There might be environments in which the allocation efficiency is at a desirable rate, but the allocated storage is misused, unusable, abandoned, or even hoarded. This is what Toigo refers to as poor utilization efficiency, whereby the storage itself might be highly allocated, but poorly utilized. In fact, in many open systems environments in which the storage capacity is efficiently allocated, utilization efficiency might be extremely poor, with many applications needlessly consuming data that is rarely, if ever, used.

To resolve these types of issues, a targeted program or project aimed at reclaiming allocated—but lost or poorly used storage—is needed. A project of this magnitude requires a significant time investment and an energetic executive sponsor who is capable of ensuring the proper alignment of goals and initiatives. A storage reclamation project also requires extensive use of a combination of off-the-shelf storage resource management (SRM) software and home-grown scripts dedicated to tracking storage consumption.

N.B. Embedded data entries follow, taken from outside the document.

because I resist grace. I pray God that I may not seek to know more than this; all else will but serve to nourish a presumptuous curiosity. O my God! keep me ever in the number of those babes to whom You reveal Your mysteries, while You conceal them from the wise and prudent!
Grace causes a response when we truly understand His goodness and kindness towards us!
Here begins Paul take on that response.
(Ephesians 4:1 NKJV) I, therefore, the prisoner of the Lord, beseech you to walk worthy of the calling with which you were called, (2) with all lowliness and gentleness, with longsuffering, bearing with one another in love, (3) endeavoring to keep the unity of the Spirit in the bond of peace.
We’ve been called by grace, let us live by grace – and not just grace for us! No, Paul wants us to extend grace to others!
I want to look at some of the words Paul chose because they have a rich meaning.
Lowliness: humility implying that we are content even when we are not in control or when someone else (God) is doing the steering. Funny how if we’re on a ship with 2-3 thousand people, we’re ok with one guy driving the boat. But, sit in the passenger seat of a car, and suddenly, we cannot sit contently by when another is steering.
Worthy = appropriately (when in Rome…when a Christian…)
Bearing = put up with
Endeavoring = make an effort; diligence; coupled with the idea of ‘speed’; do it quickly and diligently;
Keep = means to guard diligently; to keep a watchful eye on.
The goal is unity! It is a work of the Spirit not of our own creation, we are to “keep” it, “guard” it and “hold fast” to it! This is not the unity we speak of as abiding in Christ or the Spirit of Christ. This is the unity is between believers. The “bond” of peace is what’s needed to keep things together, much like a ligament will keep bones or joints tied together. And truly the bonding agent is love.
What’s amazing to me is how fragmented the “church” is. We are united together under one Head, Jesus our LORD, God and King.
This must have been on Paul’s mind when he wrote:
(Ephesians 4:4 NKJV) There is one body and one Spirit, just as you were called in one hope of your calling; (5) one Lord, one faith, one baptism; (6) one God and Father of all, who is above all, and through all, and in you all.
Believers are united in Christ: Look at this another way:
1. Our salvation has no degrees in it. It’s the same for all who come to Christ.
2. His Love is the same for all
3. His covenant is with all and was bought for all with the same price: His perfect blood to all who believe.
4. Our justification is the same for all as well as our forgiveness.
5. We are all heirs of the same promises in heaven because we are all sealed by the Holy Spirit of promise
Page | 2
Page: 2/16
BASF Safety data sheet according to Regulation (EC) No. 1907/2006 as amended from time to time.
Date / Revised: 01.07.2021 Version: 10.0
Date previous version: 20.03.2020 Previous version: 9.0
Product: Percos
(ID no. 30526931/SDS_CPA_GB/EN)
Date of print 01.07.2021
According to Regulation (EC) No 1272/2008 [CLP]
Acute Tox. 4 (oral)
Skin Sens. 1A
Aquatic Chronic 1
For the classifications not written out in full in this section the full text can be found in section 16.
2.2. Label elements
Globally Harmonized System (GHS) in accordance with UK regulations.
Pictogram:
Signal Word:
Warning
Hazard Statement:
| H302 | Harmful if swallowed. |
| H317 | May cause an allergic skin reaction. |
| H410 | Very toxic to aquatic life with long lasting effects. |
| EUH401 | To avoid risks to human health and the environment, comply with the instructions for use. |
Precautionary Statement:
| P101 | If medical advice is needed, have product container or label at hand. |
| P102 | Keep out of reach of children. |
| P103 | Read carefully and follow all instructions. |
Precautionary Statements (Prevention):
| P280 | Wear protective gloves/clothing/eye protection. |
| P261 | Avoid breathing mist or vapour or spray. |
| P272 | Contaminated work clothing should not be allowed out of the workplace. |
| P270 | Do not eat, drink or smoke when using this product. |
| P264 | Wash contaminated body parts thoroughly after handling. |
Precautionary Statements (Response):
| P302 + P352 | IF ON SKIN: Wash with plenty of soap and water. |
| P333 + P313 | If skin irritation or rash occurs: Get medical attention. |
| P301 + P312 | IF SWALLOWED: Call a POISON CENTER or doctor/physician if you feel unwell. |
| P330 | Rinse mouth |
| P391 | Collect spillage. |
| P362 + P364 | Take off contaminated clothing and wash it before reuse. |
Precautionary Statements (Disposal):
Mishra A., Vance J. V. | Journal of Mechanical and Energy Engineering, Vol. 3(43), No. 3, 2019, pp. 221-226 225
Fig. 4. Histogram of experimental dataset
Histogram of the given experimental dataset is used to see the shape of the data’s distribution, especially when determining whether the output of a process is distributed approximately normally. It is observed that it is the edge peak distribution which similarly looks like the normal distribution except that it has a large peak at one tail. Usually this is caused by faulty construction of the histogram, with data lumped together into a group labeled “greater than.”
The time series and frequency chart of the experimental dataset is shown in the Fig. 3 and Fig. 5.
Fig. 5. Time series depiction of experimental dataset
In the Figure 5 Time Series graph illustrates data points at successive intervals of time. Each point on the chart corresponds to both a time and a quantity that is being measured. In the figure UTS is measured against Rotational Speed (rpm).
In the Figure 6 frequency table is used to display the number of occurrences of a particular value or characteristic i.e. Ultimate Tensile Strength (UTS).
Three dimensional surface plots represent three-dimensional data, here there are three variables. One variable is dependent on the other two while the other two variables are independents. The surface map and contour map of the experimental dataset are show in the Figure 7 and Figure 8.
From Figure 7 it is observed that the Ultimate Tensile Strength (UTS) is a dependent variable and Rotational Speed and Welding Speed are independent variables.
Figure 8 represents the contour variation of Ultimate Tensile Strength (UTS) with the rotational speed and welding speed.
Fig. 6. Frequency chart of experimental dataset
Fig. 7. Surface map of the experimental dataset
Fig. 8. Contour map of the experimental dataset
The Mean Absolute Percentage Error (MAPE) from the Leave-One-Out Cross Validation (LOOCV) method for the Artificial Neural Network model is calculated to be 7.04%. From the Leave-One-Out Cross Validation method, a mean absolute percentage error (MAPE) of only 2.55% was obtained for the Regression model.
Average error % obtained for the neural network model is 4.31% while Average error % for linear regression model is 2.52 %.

Despite the many obstacles that are known factors in implementing DAS, the majority of disk units sold in the last five years are still connected to hosts in a direct-attached fashion. Most companies—even early adopters of storage networking technologies—are still in the implementation phase of building SANs, and therefore have at least a partial mix of SAN and DAS technologies in the datacenter.

Although it is difficult to determine the exact percentage of DAS and SAN storage currently installed world-wide, estimates based on the sales of disk and Fibre Channel gear indicate that nearly three quarters of all disk storage units installed still utilize the direct-attached architecture. As shown in Table 1-1, DAS storage units made up nearly 70 percent of all storage sales in 2003 (with NAS and SAN storage together comprising approximately 30 percent). As these figures indicate, there is still a long way to go before the majority of storage environments currently deployed are networked storage solutions.

In addition to the recently installed DAS, a mountain of DAS that was purchased during the market upswing and it still carries a sizable net book value. As shown in Table 1-1, nearly one million DAS units were shipped between 2001 and 2003, indicating significant depreciation expense for customers when considering the corresponding low utilization rate (and the high COPQ) for DAS.